WHAT IS EXPECTED =
Among the entries below, find each line holding "linejoin" and return it.

EXTRACTED INFORMATION =
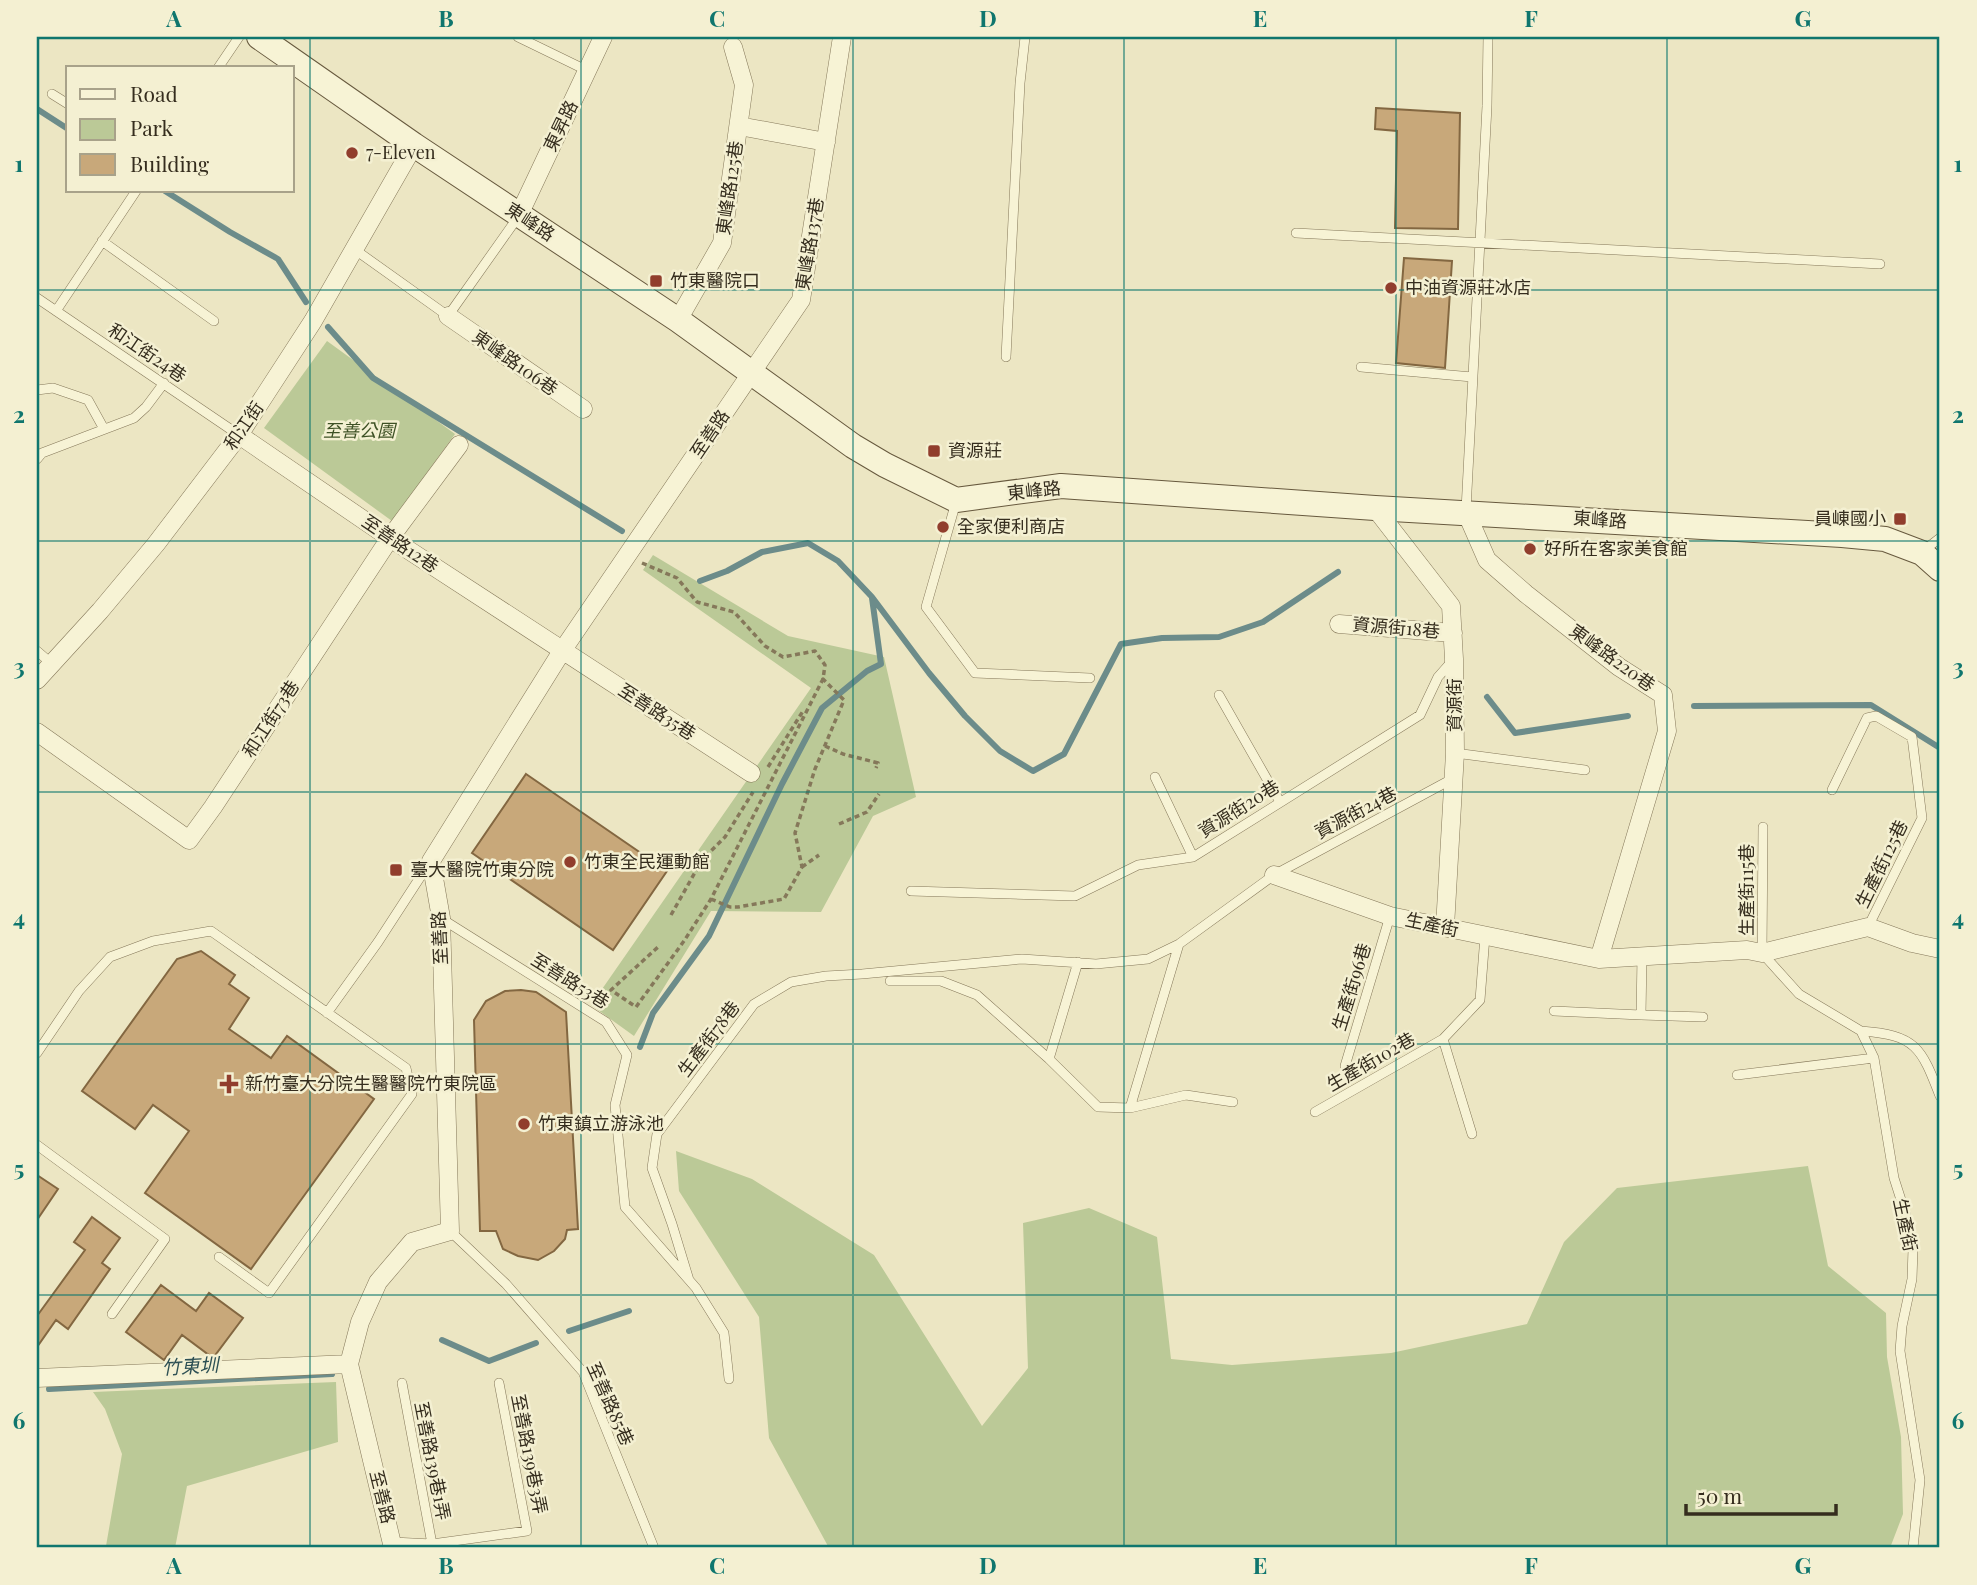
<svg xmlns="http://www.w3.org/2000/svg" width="1977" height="1585" font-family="'Playfair Display','Noto Sans TC',serif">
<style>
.green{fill:#bbc997}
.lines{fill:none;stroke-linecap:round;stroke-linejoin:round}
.stream{stroke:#6c8c8a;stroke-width:6}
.building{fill:#c8a87a;stroke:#836741;stroke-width:2}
.lane-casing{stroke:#85785a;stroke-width:10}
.street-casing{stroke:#85785a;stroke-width:19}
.secondary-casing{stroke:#67593e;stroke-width:26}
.path{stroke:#85785a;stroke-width:3.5;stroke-dasharray:5 3.5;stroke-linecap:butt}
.lane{stroke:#f7f3d5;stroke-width:9}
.street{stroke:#f7f3d5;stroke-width:18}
.secondary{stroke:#f7f3d5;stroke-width:24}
.grid{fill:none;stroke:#0f766e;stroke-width:2;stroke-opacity:0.55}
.poi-dot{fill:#913e2d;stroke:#f4f0d2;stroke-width:2.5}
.labels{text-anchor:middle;stroke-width:5;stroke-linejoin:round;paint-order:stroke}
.street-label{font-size:18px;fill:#352d1e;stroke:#f4f0d2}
.poi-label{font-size:18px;fill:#352d1e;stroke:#f4f0d2;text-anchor:start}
.park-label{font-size:18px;font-style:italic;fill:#3e5125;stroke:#f4f0d2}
.water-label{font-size:19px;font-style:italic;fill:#2e5054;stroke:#f4f0d2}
.neatline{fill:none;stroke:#0f766e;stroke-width:2.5}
.grid-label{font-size:23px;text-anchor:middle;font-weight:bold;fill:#0f766e}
</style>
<rect width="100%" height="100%" fill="#ece6c3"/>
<path class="green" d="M327 341 455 434 392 521 264 428Z
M653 555 788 636 884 657 916 797 873 816 821 912 711 911 634 1036 591 1005 811 688 643 570Z
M676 1151 752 1179 874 1255 982 1426 1028 1368 1023 1223 1089 1208 1157 1237 1171 1359 1232 1365 1391 1353 1527 1324 1564 1242 1617 1188 1808 1166 1828 1266 1886 1313 1887 1357 1901 1437 1903 1514 1890 1548H829L769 1438 759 1317 679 1191Z
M336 1382 338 1442 187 1486 175 1548H104L106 1546 122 1454 105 1409 93 1392Z"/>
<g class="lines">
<path class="stream" d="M37 109 68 129
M165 191 230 232 278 259 306 302
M328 327 373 378 622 531
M700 581 727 571 762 552 808 543 838 561 872 597 929 673 965 716 1000 751 1033 771 1064 754 1121 644 1162 638 1219 637 1263 622 1338 572
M1487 697 1515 733 1628 716
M1694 706 1871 705 1940 748
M640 1047 653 1013 709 936 782 784 822 708 867 671 881 664 872 598
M569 1331 629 1311
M442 1340 489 1361 536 1343
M49 1389 332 1374"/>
</g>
<path class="building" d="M1376 108 1460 113 1458 229 1395 228 1397 131 1375 129Z
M1404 258 1452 261 1445 368 1396 363Z
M526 774 667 871 613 950 472 853Z
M201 951 235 975 229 984 249 998 229 1029 271 1058 287 1036 374 1099 251 1269 145 1193 189 1131 153 1105 135 1129 82 1091 177 959Z
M521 990 536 992 566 1012 578 1229 567 1230 565 1239 554 1251 538 1260 518 1256 503 1249 496 1231H480L474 1020 486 1001 505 991Z
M37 1175 58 1189 37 1220Z
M92 1217 120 1238 102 1263 110 1269 68 1329 56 1320 37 1347V1316L85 1250 74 1242Z
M161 1285 196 1311 209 1293 243 1318 213 1358 182 1335 164 1360 126 1332Z"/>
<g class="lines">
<g class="lane-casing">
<path id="lane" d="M518 37 588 71
M218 68 239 37
M52 94 68 104
M1296 233 1880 264
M102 241 214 321
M354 249 448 316 518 217
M37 298 239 435
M56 311 136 191
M1006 357 1020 83 1025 37
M1361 367 1472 377
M37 390 53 388 88 400 104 429
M37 459 42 453 134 418 146 407 164 383
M956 502 926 607 975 673 1090 678
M1466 510 1487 106 1488 37
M1923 551 1940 538
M37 651 52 664
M1219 695 1280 802
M1455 753 1585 770
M1155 777 1193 857
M1832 790 1867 718 1876 716 1912 737 1922 818 1868 927
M1763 827 1762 953 1799 994 1861 1031 1874 1058 1894 1178 1910 1228 1913 1249 1912 1279 1902 1326 1900 1351 1920 1480 1913 1548
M911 891 1075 896 1138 865 1193 857 1420 715 1438 677 1453 660
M442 919 606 1022 627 1055 615 1105 625 1207 696 1288 724 1333 729 1379
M1642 956 1641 1015 1703 1017
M890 981H941L977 995 1049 1059 1098 1107 1130 1108 1179 944
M1554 1011 1641 1015
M327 1013 378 942 430 862
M1861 1031C1916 1035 1921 1047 1940 1096
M1443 1039 1472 1134
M37 1053 79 991 110 957 153 941 211 931 406 1068 412 1094 269 1293 219 1257
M1049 1059 1078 962
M1345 1066 1390 916
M1737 1075 1874 1058
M1130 1108 1186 1095 1233 1102
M1315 1112 1443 1039 1480 1000 1485 936
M37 1145 165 1239 112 1314
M450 1231 506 1284 583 1372 654 1548
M689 1280 672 1224 652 1168 657 1134 754 1004 791 982 826 976 862 974 1022 959 1096 964 1148 959 1179 944 1274 875 1454 778
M402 1383 432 1544
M393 1542 432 1544 527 1531 499 1383"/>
</g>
<g class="street-casing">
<path id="street" d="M739 126 826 142
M519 215 603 37
M448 316 583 409
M678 320 722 243 744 85 733 47
M239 435 390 538 751 773
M1375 508 1451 606 1454 659 1455 753 1445 927
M1466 512 1487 560 1526 594 1619 667 1663 695 1667 731 1599 959
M1339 624 1453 633
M37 680 100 611 156 544 239 435 313 321 414 145
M37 732 189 840 213 807 390 538 459 445
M1274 875 1390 916 1599 959 1747 950 1762 953 1868 927 1912 943 1940 949
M37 1378 349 1364
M393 1548 349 1364 360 1322 378 1282 412 1242 450 1231 441 918 431 861 562 651 801 300 842 37"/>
</g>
<g class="secondary-casing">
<path id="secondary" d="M259 37 414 145 678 320 853 446 885 465 956 500 1061 486 1375 508 1842 535 1885 539 1922 553 1940 569"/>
</g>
<path class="path" d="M642 563 677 578 697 602 734 612 765 646 783 657 815 651 825 665 823 679 711 899 684 941 636 1007 611 990 658 947
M825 746 843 754 878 763 876 768
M768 767 803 711
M839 824 867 812 879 794
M802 867 819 855
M711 899 730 907H738L784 899 802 867 795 833 815 769 844 700 823 679 822 681
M671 915 702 860 725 837 753 792"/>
<use href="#lane" class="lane"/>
<use href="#street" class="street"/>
<use href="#secondary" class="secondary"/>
</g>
<path class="grid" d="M310 37V1548M581 37V1548M853 37V1548M1124 37V1548M1396 37V1548M1667 37V1548M37 290H1940M37 541H1940M37 792H1940M37 1044H1940M37 1295H1940"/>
<g class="poi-dot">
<circle cx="352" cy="153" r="7"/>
<rect x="649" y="274" width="14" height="14" rx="3.5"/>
<circle cx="1391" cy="288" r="7"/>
<rect x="927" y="444" width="14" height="14" rx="3.5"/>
<rect x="1893" y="512" width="14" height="14" rx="3.5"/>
<circle cx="943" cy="527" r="7"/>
<circle cx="1530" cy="549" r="7"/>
<circle cx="570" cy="862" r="7"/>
<rect x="389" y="863" width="14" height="14" rx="3.5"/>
<path d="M225.5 1073.5h7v7h7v7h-7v7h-7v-7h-7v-7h7z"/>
<circle cx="524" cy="1124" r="7"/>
</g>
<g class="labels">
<g class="street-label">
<text transform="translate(561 126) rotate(-64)" y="6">東昇路</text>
<text transform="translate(730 188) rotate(-82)" y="6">東峰路125巷</text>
<text transform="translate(530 222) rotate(33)" y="6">東峰路</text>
<text transform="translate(810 244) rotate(-81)" y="6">東峰路137巷</text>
<text transform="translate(147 353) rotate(34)" y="6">和江街24巷</text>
<text transform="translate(515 363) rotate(35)" y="6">東峰路106巷</text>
<text transform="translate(244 426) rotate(-55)" y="6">和江街</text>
<text transform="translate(710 434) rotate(-56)" y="6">至善路</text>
<text transform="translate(1034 491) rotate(-6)" y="6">東峰路</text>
<text transform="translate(1600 520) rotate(4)" y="6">東峰路</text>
<text transform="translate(400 544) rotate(34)" y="6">至善路12巷</text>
<text transform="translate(1396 628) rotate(5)" y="6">資源街18巷</text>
<text transform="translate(1612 658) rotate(36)" y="6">東峰路220巷</text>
<text transform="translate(1455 705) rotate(-90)" y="6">資源街</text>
<text transform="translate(657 712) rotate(33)" y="6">至善路35巷</text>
<text transform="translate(271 719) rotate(-57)" y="6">和江街73巷</text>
<text transform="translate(1239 809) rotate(-32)" y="6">資源街20巷</text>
<text transform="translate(1356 813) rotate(-28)" y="6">資源街24巷</text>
<text transform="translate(1882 864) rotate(-64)" y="6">生產街125巷</text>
<text transform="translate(1747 890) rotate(-90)" y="6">生產街115巷</text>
<text transform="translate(1432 925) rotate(12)" y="6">生產街</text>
<text transform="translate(440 938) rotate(-93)" y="6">至善路</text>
<text transform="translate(570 981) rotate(32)" y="6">至善路53巷</text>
<text transform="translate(1352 987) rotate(-73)" y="6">生產街96巷</text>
<text transform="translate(709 1039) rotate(-53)" y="6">生產街78巷</text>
<text transform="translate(1371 1062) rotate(-30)" y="6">生產街102巷</text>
<text transform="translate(1905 1225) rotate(78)" y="6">生產街</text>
<text transform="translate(610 1404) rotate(66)" y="6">至善路85巷</text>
<text transform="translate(529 1454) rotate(79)" y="6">至善路139巷3弄</text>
<text transform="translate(432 1461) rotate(79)" y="6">至善路139巷1弄</text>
<text transform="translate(382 1497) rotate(76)" y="6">至善路</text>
</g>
<g class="poi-label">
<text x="366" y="159">7-Eleven</text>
<text x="670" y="287">竹東醫院口</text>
<text x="1405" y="294">中油資源莊冰店</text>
<text x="948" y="457">資源莊</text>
<text x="1886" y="525" text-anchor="end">員崠國小</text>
<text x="957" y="533">全家便利商店</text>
<text x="1544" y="555">好所在客家美食館</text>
<text x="584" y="868">竹東全民運動館</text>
<text x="410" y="876">臺大醫院竹東分院</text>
<text x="245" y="1090">新竹臺大分院生醫醫院竹東院區</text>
<text x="538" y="1130">竹東鎮立游泳池</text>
</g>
<g class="park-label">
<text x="359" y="437">至善公園</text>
</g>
<g class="water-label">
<text transform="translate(190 1366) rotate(-3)" y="7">竹東圳</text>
</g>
</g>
<rect width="1977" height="1585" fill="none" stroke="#f4f0d2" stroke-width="77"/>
<rect x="66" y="66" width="228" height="126" fill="#f4f0d2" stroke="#a8a28a" stroke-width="2"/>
<rect x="80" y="89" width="35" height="10" fill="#f7f3d5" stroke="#a8a28a" stroke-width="2"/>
<text x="130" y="102" font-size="21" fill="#352d1e">Road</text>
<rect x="80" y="119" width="35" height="21" fill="#bbc997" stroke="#a8a28a" stroke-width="2"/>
<text x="130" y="136" font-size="21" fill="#352d1e">Park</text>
<rect x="80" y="154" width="35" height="21" fill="#c8a87a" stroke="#a8a28a" stroke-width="2"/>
<text x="130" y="172" font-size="21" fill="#352d1e">Building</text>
<path d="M1686 1504v10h150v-10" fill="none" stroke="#352d1e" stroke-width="3.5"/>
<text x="1697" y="1504" font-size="21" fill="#352d1e" stroke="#f4f0d2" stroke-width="5" paint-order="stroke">50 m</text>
<rect x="38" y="38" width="1900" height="1508" class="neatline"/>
<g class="grid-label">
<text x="174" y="27">A</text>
<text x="446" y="27">B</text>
<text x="717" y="27">C</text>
<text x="988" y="27">D</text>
<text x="1260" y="27">E</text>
<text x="1531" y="27">F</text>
<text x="1803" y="27">G</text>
<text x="19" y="172">1</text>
<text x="1958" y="172">1</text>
<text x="19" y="423">2</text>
<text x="1958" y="423">2</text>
<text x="19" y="675">3</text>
<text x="1958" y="675">3</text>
<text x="19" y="926">4</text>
<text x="1958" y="926">4</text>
<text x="19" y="1177">5</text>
<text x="1958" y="1177">5</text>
<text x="19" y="1429">6</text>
<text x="1958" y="1429">6</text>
<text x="174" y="1574">A</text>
<text x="446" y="1574">B</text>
<text x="717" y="1574">C</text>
<text x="988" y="1574">D</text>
<text x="1260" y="1574">E</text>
<text x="1531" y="1574">F</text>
<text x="1803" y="1574">G</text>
</g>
</svg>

EXERCISE SOLUTION =
.lines{fill:none;stroke-linecap:round;stroke-linejoin:round}
.labels{text-anchor:middle;stroke-width:5;stroke-linejoin:round;paint-order:stroke}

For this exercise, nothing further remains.